== Your objective ==
What follows is a set of records; copy all of it exactly.

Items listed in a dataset
== Segment start ==

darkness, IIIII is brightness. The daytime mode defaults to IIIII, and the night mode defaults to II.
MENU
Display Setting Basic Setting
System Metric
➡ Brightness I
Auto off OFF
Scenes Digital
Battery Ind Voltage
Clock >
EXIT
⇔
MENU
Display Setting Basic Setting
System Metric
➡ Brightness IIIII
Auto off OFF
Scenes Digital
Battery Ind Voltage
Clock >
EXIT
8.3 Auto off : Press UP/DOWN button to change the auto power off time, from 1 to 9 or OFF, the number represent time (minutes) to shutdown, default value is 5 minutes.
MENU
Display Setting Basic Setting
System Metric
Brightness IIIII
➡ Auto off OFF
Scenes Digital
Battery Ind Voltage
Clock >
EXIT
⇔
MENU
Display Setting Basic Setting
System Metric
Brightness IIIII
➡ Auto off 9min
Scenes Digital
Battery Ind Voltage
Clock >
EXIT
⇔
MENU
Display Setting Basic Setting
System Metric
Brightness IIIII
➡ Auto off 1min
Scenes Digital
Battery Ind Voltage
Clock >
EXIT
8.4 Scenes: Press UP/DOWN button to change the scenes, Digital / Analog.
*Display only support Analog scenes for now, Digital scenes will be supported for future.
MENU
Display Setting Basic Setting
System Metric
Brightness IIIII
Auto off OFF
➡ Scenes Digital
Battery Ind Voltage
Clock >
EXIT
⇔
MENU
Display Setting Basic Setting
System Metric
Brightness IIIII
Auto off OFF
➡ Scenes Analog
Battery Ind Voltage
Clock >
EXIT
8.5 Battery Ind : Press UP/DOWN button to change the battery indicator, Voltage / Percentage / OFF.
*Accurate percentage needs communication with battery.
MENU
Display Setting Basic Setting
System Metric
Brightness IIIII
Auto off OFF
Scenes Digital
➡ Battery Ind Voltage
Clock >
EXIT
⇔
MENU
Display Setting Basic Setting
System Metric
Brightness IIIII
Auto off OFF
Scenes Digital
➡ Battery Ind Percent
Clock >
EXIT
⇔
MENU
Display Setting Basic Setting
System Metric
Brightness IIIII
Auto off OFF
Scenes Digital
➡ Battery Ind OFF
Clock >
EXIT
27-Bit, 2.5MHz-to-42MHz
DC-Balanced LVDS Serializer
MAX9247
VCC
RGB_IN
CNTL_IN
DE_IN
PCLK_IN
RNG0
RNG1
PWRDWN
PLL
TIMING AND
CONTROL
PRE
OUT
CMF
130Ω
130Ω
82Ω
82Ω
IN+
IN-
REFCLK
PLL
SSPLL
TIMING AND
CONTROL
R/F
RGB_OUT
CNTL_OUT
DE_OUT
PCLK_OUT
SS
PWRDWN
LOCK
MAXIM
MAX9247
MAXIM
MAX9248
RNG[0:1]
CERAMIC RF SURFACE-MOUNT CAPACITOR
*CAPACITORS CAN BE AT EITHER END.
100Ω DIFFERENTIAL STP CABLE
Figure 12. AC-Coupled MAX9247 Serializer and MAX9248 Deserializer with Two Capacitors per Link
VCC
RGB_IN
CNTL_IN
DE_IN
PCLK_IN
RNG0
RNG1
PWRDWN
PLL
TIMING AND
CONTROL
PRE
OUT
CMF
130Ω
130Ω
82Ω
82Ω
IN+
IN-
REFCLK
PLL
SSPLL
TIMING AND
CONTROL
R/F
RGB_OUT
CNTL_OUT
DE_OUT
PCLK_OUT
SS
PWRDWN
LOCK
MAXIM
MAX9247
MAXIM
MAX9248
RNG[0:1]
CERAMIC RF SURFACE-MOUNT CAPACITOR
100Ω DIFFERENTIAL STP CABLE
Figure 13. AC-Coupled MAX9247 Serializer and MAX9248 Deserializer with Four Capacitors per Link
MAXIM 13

== Segment end ==

== Answer section ==
darkness, IIIII is brightness. The daytime mode defaults to IIIII, and the night mode defaults to II.
MENU
Display Setting Basic Setting
System Metric
➡ Brightness I
Auto off OFF
Scenes Digital
Battery Ind Voltage
Clock >
EXIT
⇔
MENU
Display Setting Basic Setting
System Metric
➡ Brightness IIIII
Auto off OFF
Scenes Digital
Battery Ind Voltage
Clock >
EXIT
8.3 Auto off : Press UP/DOWN button to change the auto power off time, from 1 to 9 or OFF, the number represent time (minutes) to shutdown, default value is 5 minutes.
MENU
Display Setting Basic Setting
System Metric
Brightness IIIII
➡ Auto off OFF
Scenes Digital
Battery Ind Voltage
Clock >
EXIT
⇔
MENU
Display Setting Basic Setting
System Metric
Brightness IIIII
➡ Auto off 9min
Scenes Digital
Battery Ind Voltage
Clock >
EXIT
⇔
MENU
Display Setting Basic Setting
System Metric
Brightness IIIII
➡ Auto off 1min
Scenes Digital
Battery Ind Voltage
Clock >
EXIT
8.4 Scenes: Press UP/DOWN button to change the scenes, Digital / Analog.
*Display only support Analog scenes for now, Digital scenes will be supported for future.
MENU
Display Setting Basic Setting
System Metric
Brightness IIIII
Auto off OFF
➡ Scenes Digital
Battery Ind Voltage
Clock >
EXIT
⇔
MENU
Display Setting Basic Setting
System Metric
Brightness IIIII
Auto off OFF
➡ Scenes Analog
Battery Ind Voltage
Clock >
EXIT
8.5 Battery Ind : Press UP/DOWN button to change the battery indicator, Voltage / Percentage / OFF.
*Accurate percentage needs communication with battery.
MENU
Display Setting Basic Setting
System Metric
Brightness IIIII
Auto off OFF
Scenes Digital
➡ Battery Ind Voltage
Clock >
EXIT
⇔
MENU
Display Setting Basic Setting
System Metric
Brightness IIIII
Auto off OFF
Scenes Digital
➡ Battery Ind Percent
Clock >
EXIT
⇔
MENU
Display Setting Basic Setting
System Metric
Brightness IIIII
Auto off OFF
Scenes Digital
➡ Battery Ind OFF
Clock >
EXIT
27-Bit, 2.5MHz-to-42MHz
DC-Balanced LVDS Serializer
MAX9247
VCC
RGB_IN
CNTL_IN
DE_IN
PCLK_IN
RNG0
RNG1
PWRDWN
PLL
TIMING AND
CONTROL
PRE
OUT
CMF
130Ω
130Ω
82Ω
82Ω
IN+
IN-
REFCLK
PLL
SSPLL
TIMING AND
CONTROL
R/F
RGB_OUT
CNTL_OUT
DE_OUT
PCLK_OUT
SS
PWRDWN
LOCK
MAXIM
MAX9247
MAXIM
MAX9248
RNG[0:1]
CERAMIC RF SURFACE-MOUNT CAPACITOR
*CAPACITORS CAN BE AT EITHER END.
100Ω DIFFERENTIAL STP CABLE
Figure 12. AC-Coupled MAX9247 Serializer and MAX9248 Deserializer with Two Capacitors per Link
VCC
RGB_IN
CNTL_IN
DE_IN
PCLK_IN
RNG0
RNG1
PWRDWN
PLL
TIMING AND
CONTROL
PRE
OUT
CMF
130Ω
130Ω
82Ω
82Ω
IN+
IN-
REFCLK
PLL
SSPLL
TIMING AND
CONTROL
R/F
RGB_OUT
CNTL_OUT
DE_OUT
PCLK_OUT
SS
PWRDWN
LOCK
MAXIM
MAX9247
MAXIM
MAX9248
RNG[0:1]
CERAMIC RF SURFACE-MOUNT CAPACITOR
100Ω DIFFERENTIAL STP CABLE
Figure 13. AC-Coupled MAX9247 Serializer and MAX9248 Deserializer with Four Capacitors per Link
MAXIM 13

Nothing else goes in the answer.